Il est aussi important de considérer l’implication des Premières Nations, qui jouent un rôle crucial et qui doivent être impliquées dans la définition de l’initiative et son application.

Et vous, Jean-Eric Turcotte, quelle est votre relation au fleuve ? 

J’ai un lien à la fois affectif et professionnel au fleuve. Je  travaille depuis 25 ans autour du fleuve, à la tête de Stratégies Saint-Laurent  et comme directeur de la Fondation dédiée au Saint-Laurent. Mais je suis avant tout un enfant du fleuve : ma famille vient du Bas Saint-Laurent, dans le comté de La Mitis à Sainte-Flavie. J’ai passé toute mon enfance à cueillir des coquillages, à partir à la pêche et à me baigner dans l’eau froide.  Avant d’engager une carrière, j’étudiais le fleuve, dans une formation en géomorphologie littorale et marine (Université de Laval) ! Et j’exerce aussi des activités tel que le kayak de mer, la photographie, l’observation ornithologique… Le fleuve fait partie de mon quotidien.
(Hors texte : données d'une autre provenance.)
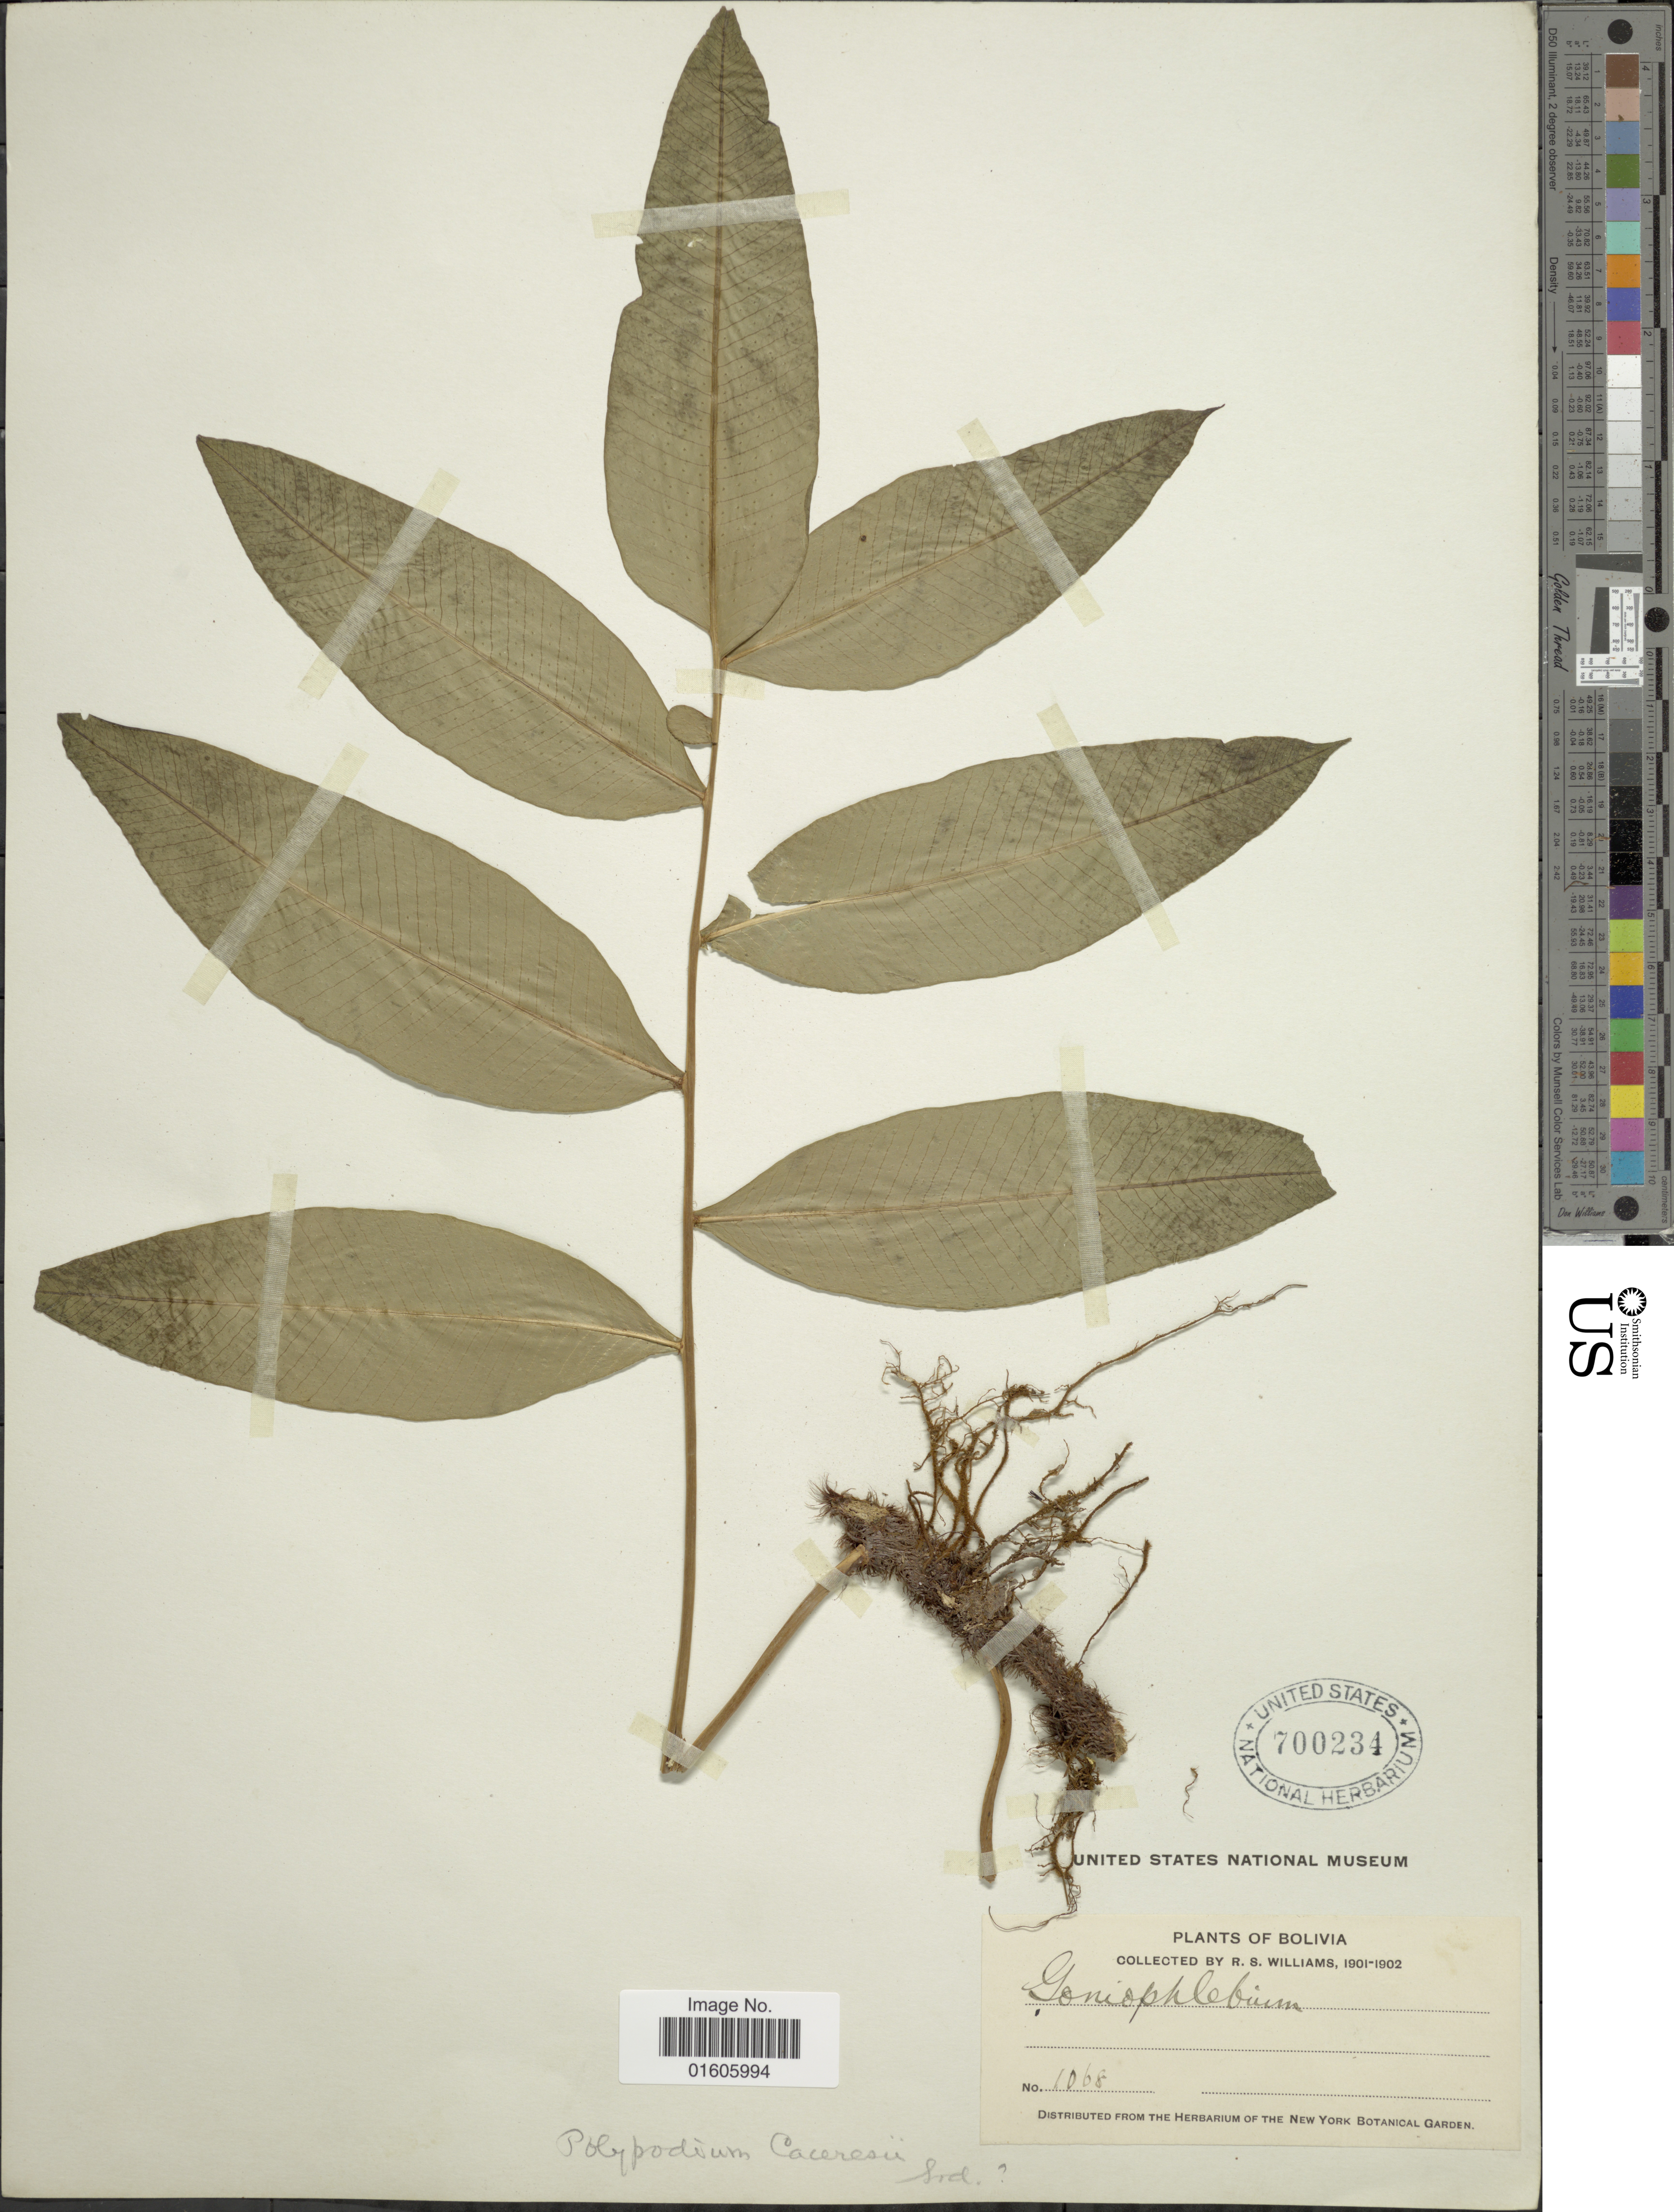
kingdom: Plantae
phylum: Tracheophyta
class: Polypodiopsida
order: Polypodiales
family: Polypodiaceae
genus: Serpocaulon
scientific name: Serpocaulon caceresii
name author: A.R. Sm.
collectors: R. S. Williams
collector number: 1068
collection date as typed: Dec. 13, '01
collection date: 1901-12-13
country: Bolivia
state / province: La Paz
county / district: Iturralde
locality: Tumupasa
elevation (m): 549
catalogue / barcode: US 700234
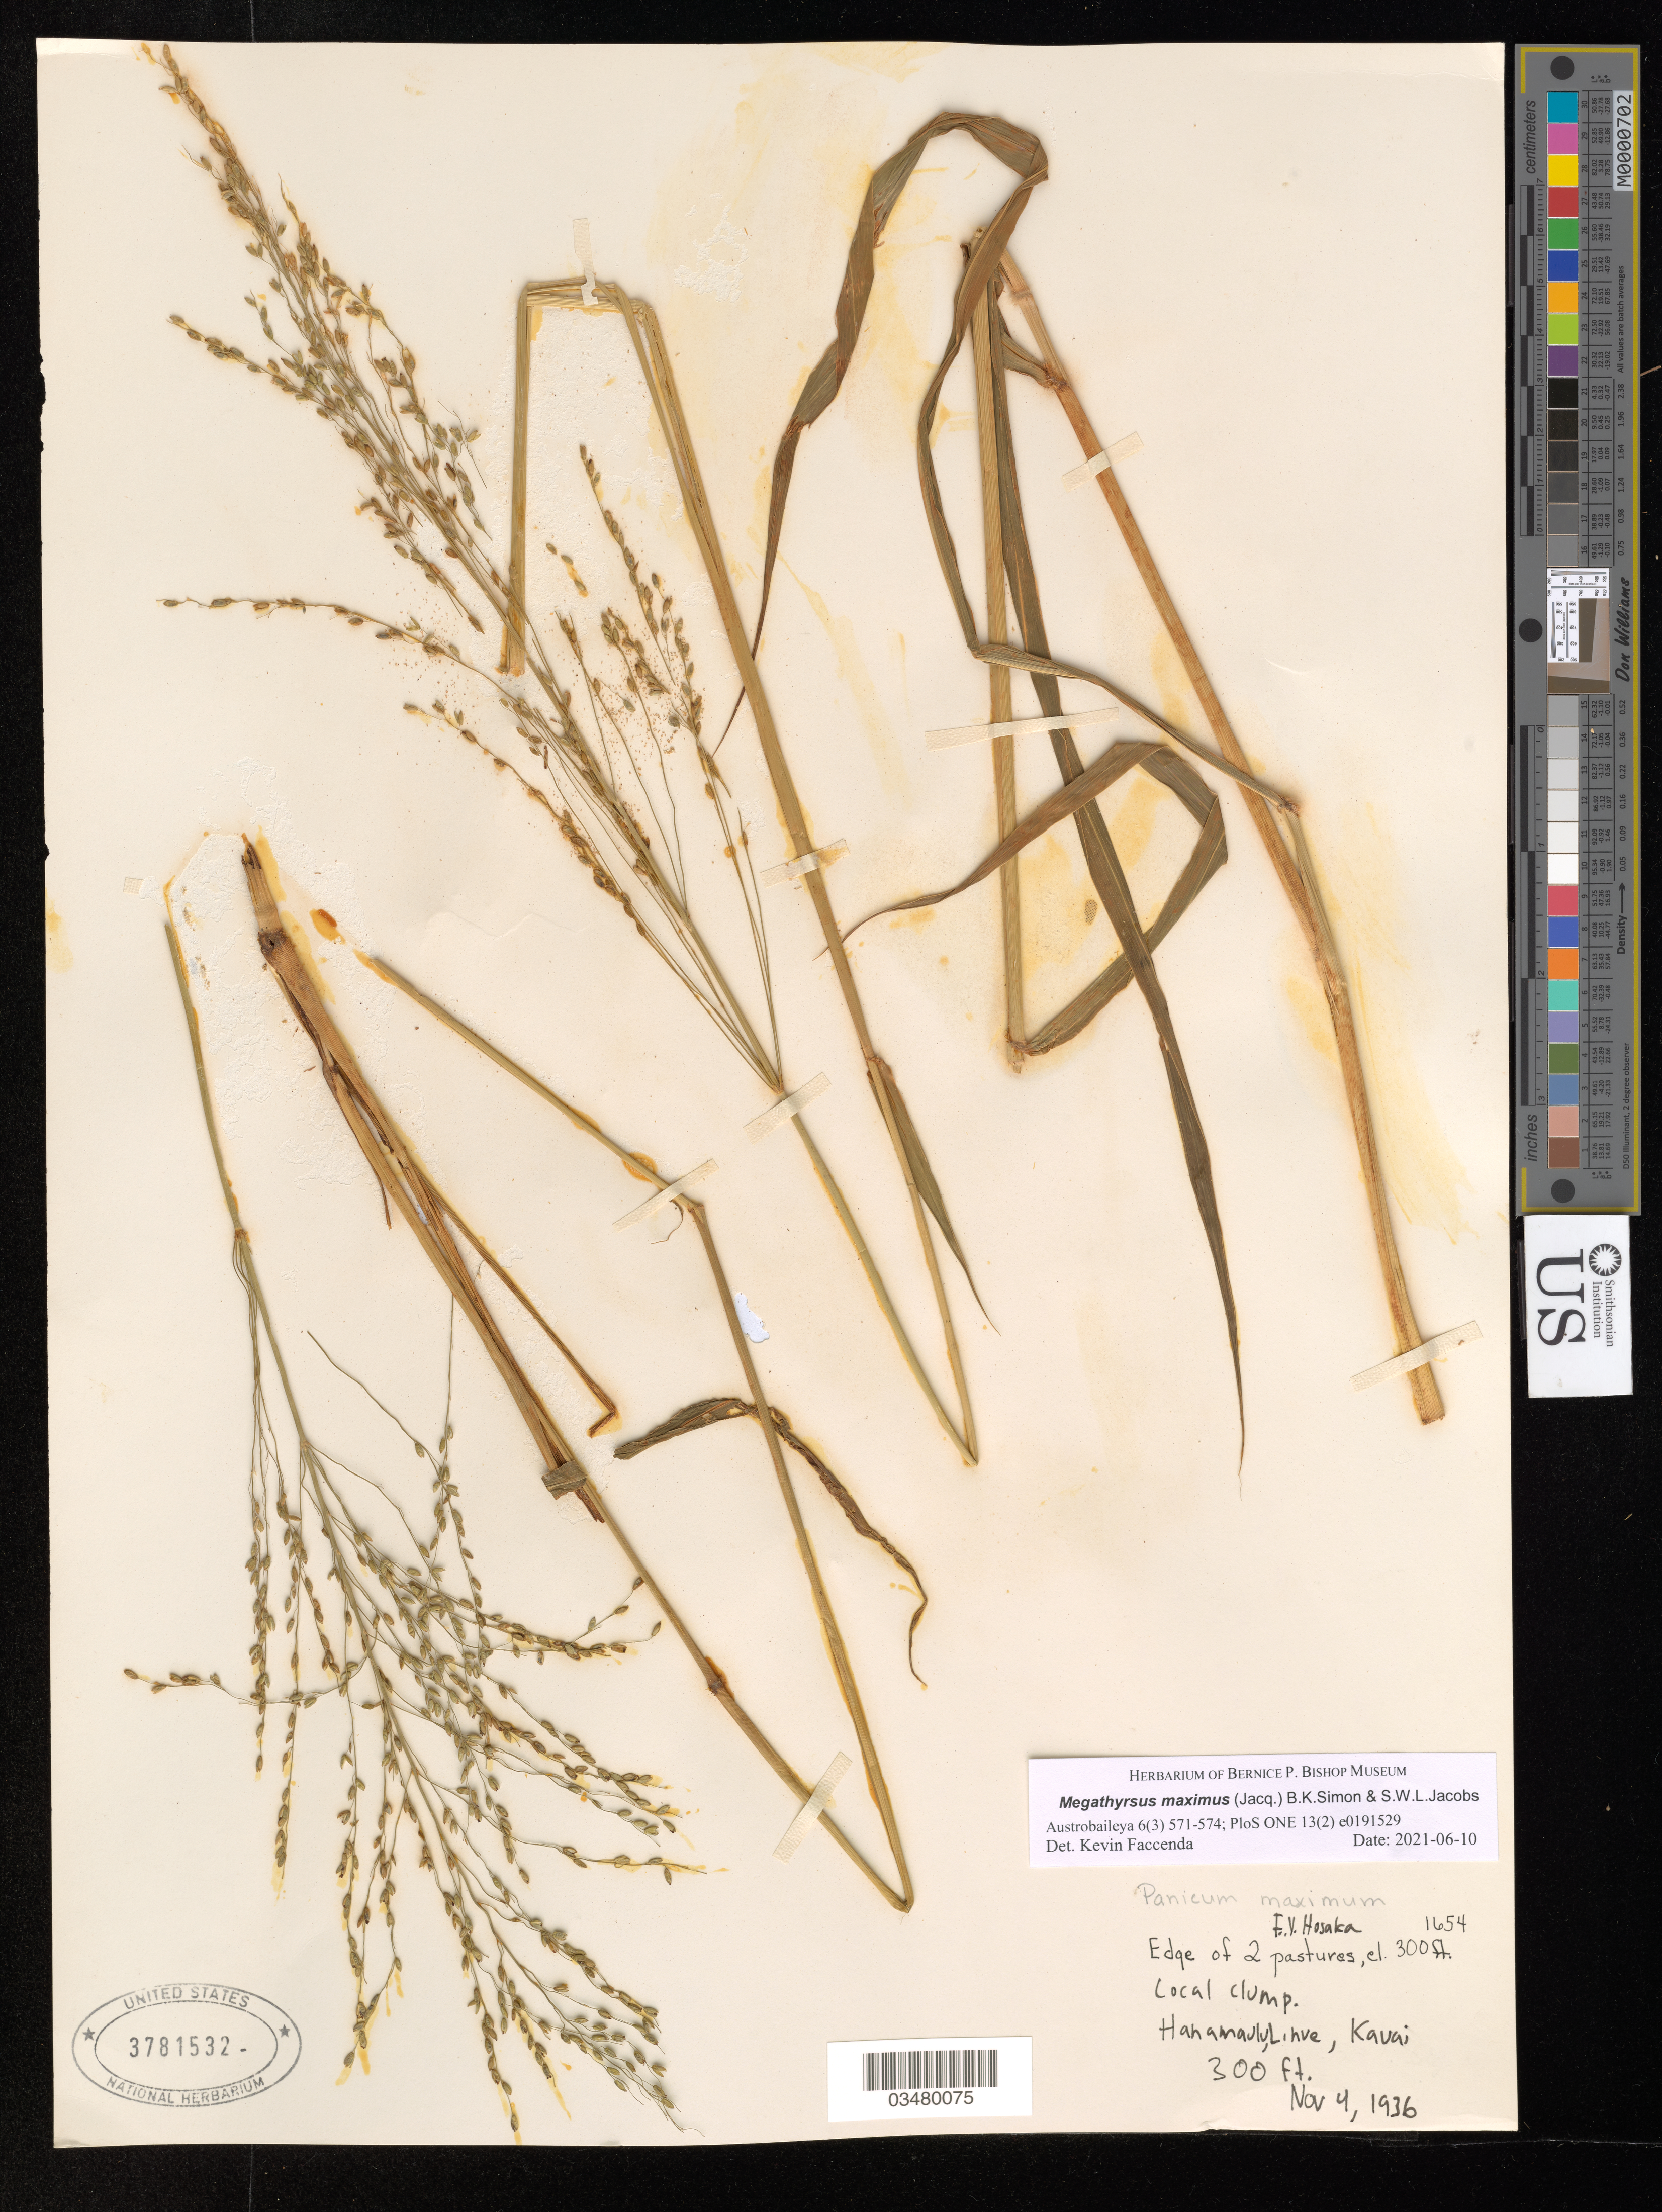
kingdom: Plantae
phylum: Tracheophyta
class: Liliopsida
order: Poales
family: Poaceae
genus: Megathyrsus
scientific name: Megathyrsus maximus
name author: (Jacq.) B.K. Simon & S.W.L. Jacobs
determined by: Faccenda, K.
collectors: E. Y. Hosaka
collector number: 1654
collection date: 1936-11-04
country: United States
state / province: Hawaii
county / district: Kauai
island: Kauai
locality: Edge of 2 pastures, Hanamaulu, Lihue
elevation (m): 91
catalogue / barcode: US 3781532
C’est un lien que j’ai aussi transmis à mes enfants : un de mes garçons travaille aujourd’hui pour la Société des Traversiers du Québec.

Et si le Saint-Laurent était un personnage, quels qualificatifs utiliseriez-vous ? 

Je le vois comme un géant vulnérable : “un fleuve aux grandes eaux”, pour paraphraser Jean-Frédéric Bach, mais un géant qui subit passablement de pressions, et qui démontre des signes de fatigue. 

*Les comités ZIP sont des organismes régionaux de concertation et d’action, dont le mandat est de regrouper les principaux usagers du Saint-Laurent, sur leur territoire, et de favoriser leur concertation en vue de résoudre les problèmes locaux et régionaux touchant aux écosystèmes fluviaux et à leurs usages.